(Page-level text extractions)
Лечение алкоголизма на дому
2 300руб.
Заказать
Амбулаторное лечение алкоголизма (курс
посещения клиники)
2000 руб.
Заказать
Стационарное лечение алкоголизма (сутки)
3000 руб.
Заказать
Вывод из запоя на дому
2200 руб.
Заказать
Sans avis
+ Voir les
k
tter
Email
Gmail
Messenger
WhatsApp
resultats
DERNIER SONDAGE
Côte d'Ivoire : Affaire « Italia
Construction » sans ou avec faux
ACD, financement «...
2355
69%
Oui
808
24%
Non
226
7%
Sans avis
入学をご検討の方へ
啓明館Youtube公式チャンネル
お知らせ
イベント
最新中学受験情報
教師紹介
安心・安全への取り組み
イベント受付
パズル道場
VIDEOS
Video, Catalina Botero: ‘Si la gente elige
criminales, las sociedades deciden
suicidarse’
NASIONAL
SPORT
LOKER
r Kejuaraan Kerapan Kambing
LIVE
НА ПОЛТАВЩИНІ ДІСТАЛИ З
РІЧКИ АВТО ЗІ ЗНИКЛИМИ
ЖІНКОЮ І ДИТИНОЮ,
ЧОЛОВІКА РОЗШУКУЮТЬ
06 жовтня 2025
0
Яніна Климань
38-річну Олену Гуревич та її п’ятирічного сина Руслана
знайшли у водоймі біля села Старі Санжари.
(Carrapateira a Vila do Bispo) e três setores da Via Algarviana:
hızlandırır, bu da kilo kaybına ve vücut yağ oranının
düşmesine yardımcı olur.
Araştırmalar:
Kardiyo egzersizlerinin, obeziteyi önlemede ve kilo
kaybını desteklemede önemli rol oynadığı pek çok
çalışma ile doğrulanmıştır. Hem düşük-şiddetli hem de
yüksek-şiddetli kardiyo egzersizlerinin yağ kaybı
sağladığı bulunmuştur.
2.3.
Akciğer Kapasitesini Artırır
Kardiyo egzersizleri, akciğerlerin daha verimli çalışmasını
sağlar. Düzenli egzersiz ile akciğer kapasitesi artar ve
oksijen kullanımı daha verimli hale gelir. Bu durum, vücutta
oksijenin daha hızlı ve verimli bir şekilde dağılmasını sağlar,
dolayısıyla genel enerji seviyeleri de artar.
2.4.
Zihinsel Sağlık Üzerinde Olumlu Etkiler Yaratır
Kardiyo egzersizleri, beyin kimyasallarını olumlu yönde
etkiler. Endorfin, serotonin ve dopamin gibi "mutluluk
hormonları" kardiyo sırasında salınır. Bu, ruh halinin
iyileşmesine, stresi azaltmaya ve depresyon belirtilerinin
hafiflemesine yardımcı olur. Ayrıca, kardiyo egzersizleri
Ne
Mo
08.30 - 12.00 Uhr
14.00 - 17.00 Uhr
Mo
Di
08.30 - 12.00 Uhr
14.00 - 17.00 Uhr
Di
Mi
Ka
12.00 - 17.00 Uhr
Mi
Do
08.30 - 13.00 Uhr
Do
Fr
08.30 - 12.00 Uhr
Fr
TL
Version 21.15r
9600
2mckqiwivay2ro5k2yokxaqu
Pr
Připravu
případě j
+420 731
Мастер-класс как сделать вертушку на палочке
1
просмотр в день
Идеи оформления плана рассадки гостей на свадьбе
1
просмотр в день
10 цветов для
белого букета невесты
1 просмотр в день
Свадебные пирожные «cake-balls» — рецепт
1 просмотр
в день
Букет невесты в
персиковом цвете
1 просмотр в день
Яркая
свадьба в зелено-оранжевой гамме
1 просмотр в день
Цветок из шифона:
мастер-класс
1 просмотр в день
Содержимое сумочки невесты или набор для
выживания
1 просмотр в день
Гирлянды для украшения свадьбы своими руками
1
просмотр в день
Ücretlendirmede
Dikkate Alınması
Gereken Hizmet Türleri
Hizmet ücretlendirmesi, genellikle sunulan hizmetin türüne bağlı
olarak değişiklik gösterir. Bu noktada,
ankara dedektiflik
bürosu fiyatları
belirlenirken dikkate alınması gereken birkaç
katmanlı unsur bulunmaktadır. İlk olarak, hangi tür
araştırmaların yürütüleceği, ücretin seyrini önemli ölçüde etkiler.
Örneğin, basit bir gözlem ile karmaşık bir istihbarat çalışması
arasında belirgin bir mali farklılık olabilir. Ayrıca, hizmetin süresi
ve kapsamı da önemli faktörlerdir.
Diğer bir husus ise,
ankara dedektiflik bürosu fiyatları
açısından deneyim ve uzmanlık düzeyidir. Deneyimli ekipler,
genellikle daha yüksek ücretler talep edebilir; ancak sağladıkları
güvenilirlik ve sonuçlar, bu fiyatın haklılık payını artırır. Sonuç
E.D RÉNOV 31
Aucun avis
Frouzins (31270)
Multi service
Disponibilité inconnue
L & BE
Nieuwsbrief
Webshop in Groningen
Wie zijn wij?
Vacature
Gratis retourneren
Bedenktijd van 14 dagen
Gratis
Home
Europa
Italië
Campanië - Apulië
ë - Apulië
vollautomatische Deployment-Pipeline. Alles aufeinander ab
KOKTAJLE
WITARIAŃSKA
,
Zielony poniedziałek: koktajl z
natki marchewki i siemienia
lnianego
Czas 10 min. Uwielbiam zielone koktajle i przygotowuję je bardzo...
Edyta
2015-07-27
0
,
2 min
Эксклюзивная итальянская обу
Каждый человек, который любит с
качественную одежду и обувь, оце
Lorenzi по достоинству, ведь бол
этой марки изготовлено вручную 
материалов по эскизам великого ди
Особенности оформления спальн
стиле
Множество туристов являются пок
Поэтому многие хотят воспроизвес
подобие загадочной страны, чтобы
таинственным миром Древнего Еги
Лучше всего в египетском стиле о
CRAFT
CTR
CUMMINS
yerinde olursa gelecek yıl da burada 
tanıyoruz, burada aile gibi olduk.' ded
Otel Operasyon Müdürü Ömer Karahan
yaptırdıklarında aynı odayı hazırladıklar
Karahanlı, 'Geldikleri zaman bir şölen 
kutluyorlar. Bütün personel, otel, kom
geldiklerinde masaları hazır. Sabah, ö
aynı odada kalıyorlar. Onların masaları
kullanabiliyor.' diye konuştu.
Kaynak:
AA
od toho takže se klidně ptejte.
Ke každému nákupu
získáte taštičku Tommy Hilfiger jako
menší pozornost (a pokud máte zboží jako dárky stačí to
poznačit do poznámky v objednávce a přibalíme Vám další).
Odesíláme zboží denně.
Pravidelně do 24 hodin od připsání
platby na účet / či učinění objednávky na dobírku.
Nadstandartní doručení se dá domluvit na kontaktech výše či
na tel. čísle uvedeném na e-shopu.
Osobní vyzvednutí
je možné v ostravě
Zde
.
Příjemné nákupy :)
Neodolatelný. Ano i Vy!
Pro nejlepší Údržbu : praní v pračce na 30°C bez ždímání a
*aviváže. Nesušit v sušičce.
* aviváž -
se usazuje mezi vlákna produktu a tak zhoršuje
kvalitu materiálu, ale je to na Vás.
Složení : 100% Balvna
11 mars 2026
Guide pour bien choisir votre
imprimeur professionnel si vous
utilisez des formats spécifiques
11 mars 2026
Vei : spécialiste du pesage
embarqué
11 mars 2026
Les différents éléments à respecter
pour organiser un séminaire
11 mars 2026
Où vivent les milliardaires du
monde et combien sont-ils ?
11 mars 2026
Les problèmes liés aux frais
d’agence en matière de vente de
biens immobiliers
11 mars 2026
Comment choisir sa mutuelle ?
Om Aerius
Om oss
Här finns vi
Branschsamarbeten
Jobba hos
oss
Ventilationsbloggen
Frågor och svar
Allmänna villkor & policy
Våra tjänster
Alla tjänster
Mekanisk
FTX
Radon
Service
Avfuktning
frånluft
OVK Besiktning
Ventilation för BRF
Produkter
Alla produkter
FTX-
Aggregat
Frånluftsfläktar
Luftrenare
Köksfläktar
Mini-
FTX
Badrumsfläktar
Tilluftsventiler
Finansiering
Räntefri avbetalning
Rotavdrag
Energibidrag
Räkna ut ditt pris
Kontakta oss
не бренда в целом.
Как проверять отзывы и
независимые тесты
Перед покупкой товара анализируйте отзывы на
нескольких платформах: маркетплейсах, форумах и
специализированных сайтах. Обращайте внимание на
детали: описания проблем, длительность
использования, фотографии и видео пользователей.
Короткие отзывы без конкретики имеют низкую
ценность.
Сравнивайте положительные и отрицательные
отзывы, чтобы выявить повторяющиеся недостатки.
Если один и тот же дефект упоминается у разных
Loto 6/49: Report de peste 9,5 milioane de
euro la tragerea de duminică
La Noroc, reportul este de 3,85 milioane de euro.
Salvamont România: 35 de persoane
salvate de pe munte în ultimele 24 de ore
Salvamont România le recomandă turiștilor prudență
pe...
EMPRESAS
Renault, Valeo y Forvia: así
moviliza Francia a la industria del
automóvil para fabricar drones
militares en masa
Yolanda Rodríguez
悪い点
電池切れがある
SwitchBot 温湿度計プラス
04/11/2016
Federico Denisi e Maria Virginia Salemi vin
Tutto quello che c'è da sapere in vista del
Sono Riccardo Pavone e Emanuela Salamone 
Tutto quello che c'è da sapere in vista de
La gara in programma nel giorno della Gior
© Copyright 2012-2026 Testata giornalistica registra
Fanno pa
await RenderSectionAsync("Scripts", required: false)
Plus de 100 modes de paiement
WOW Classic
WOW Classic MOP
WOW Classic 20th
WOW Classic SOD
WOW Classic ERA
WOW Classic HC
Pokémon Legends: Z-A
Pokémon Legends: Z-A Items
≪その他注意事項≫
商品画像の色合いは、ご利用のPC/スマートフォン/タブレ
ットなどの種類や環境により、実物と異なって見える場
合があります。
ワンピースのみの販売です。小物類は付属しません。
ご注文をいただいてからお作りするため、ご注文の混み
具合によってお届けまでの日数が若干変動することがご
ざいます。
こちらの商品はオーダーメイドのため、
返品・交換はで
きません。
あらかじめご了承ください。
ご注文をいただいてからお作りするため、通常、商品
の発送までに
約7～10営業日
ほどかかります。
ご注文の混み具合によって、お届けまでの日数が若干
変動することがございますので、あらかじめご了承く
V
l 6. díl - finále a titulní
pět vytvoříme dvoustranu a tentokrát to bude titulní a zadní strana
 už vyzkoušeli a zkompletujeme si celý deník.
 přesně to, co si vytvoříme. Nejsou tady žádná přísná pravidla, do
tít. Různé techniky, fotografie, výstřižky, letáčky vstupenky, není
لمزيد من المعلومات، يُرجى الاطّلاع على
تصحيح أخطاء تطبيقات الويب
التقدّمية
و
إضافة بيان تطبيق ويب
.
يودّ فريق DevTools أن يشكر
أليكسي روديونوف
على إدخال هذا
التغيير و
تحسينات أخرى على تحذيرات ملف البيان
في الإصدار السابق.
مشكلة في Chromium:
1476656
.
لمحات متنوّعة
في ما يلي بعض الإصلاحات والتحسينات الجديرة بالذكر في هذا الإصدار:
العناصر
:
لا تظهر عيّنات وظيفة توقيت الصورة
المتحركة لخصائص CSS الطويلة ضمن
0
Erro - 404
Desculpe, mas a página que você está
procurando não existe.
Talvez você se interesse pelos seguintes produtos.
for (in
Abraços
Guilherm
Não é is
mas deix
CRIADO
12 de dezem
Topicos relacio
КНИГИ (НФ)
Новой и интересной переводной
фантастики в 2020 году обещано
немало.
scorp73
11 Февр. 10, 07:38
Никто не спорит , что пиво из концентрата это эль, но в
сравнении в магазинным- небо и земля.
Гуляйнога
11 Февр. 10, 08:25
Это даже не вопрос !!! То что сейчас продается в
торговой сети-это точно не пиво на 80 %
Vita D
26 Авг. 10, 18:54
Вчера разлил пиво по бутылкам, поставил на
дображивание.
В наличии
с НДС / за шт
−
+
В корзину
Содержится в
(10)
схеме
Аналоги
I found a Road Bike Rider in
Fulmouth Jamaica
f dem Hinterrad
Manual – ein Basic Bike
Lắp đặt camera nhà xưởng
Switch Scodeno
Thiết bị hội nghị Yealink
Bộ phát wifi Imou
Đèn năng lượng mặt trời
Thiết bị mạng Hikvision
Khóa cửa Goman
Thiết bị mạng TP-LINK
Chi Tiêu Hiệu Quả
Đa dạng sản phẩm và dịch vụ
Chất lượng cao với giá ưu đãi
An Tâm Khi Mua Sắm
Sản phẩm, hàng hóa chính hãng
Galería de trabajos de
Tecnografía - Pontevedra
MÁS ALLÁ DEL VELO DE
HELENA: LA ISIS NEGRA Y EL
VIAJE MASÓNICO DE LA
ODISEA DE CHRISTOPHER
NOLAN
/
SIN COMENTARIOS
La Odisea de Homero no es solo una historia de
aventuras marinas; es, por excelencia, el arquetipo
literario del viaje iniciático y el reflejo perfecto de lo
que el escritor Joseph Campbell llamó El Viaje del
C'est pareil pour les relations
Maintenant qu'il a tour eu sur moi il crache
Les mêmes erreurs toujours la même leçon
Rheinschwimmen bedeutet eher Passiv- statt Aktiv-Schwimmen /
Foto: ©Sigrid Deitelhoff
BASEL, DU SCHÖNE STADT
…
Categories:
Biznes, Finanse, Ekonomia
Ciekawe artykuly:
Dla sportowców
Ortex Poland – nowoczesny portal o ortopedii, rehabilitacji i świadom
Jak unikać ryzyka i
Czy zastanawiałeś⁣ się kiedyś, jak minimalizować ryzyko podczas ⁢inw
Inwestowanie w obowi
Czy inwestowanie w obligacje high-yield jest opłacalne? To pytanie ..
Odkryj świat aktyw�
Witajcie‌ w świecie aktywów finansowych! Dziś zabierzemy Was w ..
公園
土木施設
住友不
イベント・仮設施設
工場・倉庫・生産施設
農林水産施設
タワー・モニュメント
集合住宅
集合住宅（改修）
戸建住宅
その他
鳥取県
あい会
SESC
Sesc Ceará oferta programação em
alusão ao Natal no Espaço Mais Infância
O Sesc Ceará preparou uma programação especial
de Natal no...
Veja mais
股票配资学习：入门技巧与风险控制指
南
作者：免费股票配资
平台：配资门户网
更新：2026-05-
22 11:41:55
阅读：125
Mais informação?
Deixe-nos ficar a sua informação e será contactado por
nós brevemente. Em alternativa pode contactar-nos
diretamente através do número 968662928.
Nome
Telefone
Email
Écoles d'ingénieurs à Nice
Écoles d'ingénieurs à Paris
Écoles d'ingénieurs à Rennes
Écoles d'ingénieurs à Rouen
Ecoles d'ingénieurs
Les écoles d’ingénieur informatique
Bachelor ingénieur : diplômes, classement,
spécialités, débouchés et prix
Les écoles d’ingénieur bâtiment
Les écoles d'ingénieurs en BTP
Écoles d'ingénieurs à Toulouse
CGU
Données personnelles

TASK REQUIREMENTS
Pull out every line of the records that includes the string "Legends".

WRITTEN ANSWER
Pokémon Legends: Z-A
Pokémon Legends: Z-A Items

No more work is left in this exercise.